Data shown:

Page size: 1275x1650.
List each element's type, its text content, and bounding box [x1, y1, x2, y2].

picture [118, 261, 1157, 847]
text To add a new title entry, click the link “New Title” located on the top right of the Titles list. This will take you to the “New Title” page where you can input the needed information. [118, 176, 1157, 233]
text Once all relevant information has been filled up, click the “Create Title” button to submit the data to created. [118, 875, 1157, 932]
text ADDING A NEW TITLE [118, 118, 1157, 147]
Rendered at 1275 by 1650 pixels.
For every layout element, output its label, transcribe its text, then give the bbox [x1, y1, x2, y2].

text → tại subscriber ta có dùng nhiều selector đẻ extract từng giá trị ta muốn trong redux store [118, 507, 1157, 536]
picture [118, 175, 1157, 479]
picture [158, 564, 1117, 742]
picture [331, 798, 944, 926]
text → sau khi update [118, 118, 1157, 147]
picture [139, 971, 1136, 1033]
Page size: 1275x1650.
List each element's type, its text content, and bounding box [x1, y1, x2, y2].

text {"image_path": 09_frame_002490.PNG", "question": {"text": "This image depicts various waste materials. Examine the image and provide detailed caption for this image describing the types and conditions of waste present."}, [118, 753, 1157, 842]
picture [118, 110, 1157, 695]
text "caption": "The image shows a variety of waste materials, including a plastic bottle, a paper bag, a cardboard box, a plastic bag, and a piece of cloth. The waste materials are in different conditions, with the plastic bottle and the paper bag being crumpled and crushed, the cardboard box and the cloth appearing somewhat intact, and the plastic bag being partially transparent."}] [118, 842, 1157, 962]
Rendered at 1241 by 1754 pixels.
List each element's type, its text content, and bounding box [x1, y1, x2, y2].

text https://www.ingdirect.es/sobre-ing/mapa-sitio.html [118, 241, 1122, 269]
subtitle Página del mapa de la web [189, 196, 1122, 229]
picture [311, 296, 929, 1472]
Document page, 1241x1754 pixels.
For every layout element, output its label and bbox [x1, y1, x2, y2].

Instructions for the task: Rewrite the material above with every "bounding box" changed to "enclosing rectangle" and nothing else altered.

Answer in full:
Page size: 1275x1650.
List each element's type, its text content, and enclosing rectangle [x1, y1, x2, y2].

picture [118, 261, 1157, 847]
text To add a new title entry, click the link “New Title” located on the top right of the Titles list. This will take you to the “New Title” page where you can input the needed information. [118, 176, 1157, 233]
text Once all relevant information has been filled up, click the “Create Title” button to submit the data to created. [118, 875, 1157, 932]
text ADDING A NEW TITLE [118, 118, 1157, 147]
Rendered at 1275 by 1650 pixels.
For every layout element, output its label, transcribe its text, then give the bbox [x1, y1, x2, y2].

text → tại subscriber ta có dùng nhiều selector đẻ extract từng giá trị ta muốn trong redux store [118, 507, 1157, 536]
picture [118, 175, 1157, 479]
picture [158, 564, 1117, 742]
picture [331, 798, 944, 926]
text → sau khi update [118, 118, 1157, 147]
picture [139, 971, 1136, 1033]
Page size: 1275x1650.
List each element's type, its text content, and enclosing rectangle [x1, y1, x2, y2].

text {"image_path": 09_frame_002490.PNG", "question": {"text": "This image depicts various waste materials. Examine the image and provide detailed caption for this image describing the types and conditions of waste present."}, [118, 753, 1157, 842]
picture [118, 110, 1157, 695]
text "caption": "The image shows a variety of waste materials, including a plastic bottle, a paper bag, a cardboard box, a plastic bag, and a piece of cloth. The waste materials are in different conditions, with the plastic bottle and the paper bag being crumpled and crushed, the cardboard box and the cloth appearing somewhat intact, and the plastic bag being partially transparent."}] [118, 842, 1157, 962]
Rendered at 1241 by 1754 pixels.
List each element's type, its text content, and enclosing rectangle [x1, y1, x2, y2].

text https://www.ingdirect.es/sobre-ing/mapa-sitio.html [118, 241, 1122, 269]
subtitle Página del mapa de la web [189, 196, 1122, 229]
picture [311, 296, 929, 1472]
Document page, 1241x1754 pixels.
For every layout element, output its label and bbox [x1, y1, x2, y2].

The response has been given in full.